**What this exercise asks:**
[a] List every source file path named in the sparc bug report's commit list.
[b] Write out the part of the sparc bug report from "Starting syslogd." up to and including "all file systems...", with no changes.

**Source text:**
The qemu-based TNF sparc testbed has started logging large numbers of
kernel messages saying "coprocessor instruction", like the following:

  Starting syslogd.
  [  15.0167285] coprocessor instruction
  [  15.0167285] coprocessor instruction
  [  15.0167285] coprocessor instruction
  [  15.0167285] coprocessor instruction
  Mounting all file systems...

This is from:

  http://releng.netbsd.org/b5reports/sparc/2020/2020.06.22.03.16.29/test.log

There seem to be no ill effects other than cluttering the console
output and causing confusion.

The problem started during the period of build breakage between source
dates 2020.06.20.02.27.55 and 2020.06.22.03.16.29.  The only sparc
specific commits during the period in case were:

  2020.06.21.22.16.08 christos src/crypto/external/bsd/openssl/lib/libcrypto/arch/sparc/bn.inc 1.2
  2020.06.21.22.16.08 christos src/crypto/external/bsd/openssl/lib/libcrypto/arch/sparc/crypto.inc 1.13
  2020.06.21.22.16.08 christos src/crypto/external/bsd/openssl/lib/libcrypto/arch/sparc/modes.inc 1.4

Is openssl perhaps trying to use some kind of crypto coprocessor that
is not supported by qemu, and successfully falling back to another
method?  If that's the case, perhaps the message should simply be
disabled.

>How-To-Repeat:

>Fix:

>Release-Note:

>Audit-Trail:
From: Martin Husemann <martin@duskware.de>
To: gnats-bugs@netbsd.org
Cc: 
Subject: Re: port-sparc/55573: sparc testbed logs many "coprocessor
 instruction" messages
Date: Fri, 14 Aug 2020 10:30:23 +0200

 On Fri, Aug 14, 2020 at 08:15:01AM +0000, Andreas Gustafsson wrote:
 >   [  15.0167285] coprocessor instruction

 This is a FPU instruction with FPU disabled (trap T_CPDISABLED),
 sending a SIGILL to the process.

 Wild guess: the in-kernel FPU changes modified the FPU disable method
 so we now get this instead of T_FPDISABLED (which would cause us to do
 proper FPU fixup).

**Stored data:**
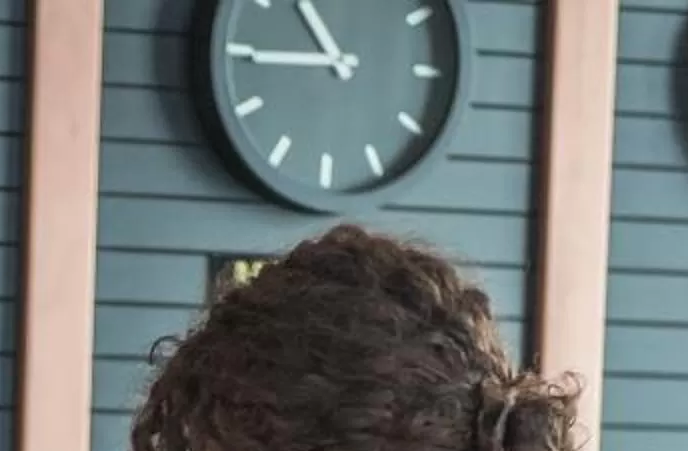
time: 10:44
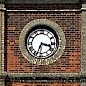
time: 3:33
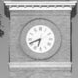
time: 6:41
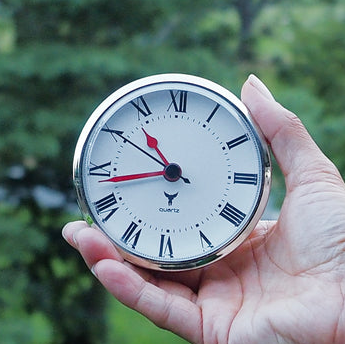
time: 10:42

* * *

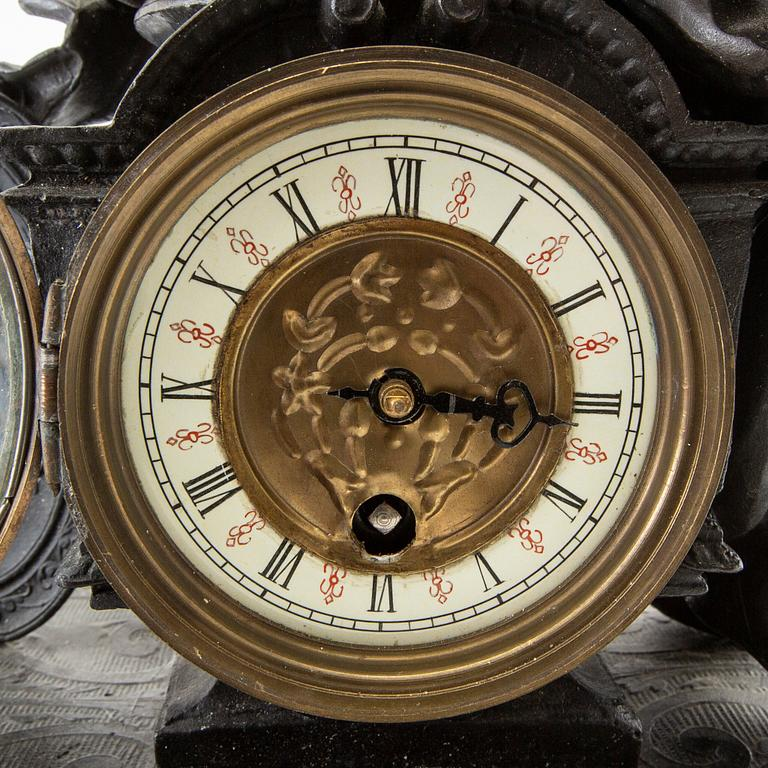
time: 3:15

**Outputs:**
[a]
src/crypto/external/bsd/openssl/lib/libcrypto/arch/sparc/bn.inc
src/crypto/external/bsd/openssl/lib/libcrypto/arch/sparc/crypto.inc
src/crypto/external/bsd/openssl/lib/libcrypto/arch/sparc/modes.inc

[b]
Starting syslogd.
  [  15.0167285] coprocessor instruction
  [  15.0167285] coprocessor instruction
  [  15.0167285] coprocessor instruction
  [  15.0167285] coprocessor instruction
  Mounting all file systems...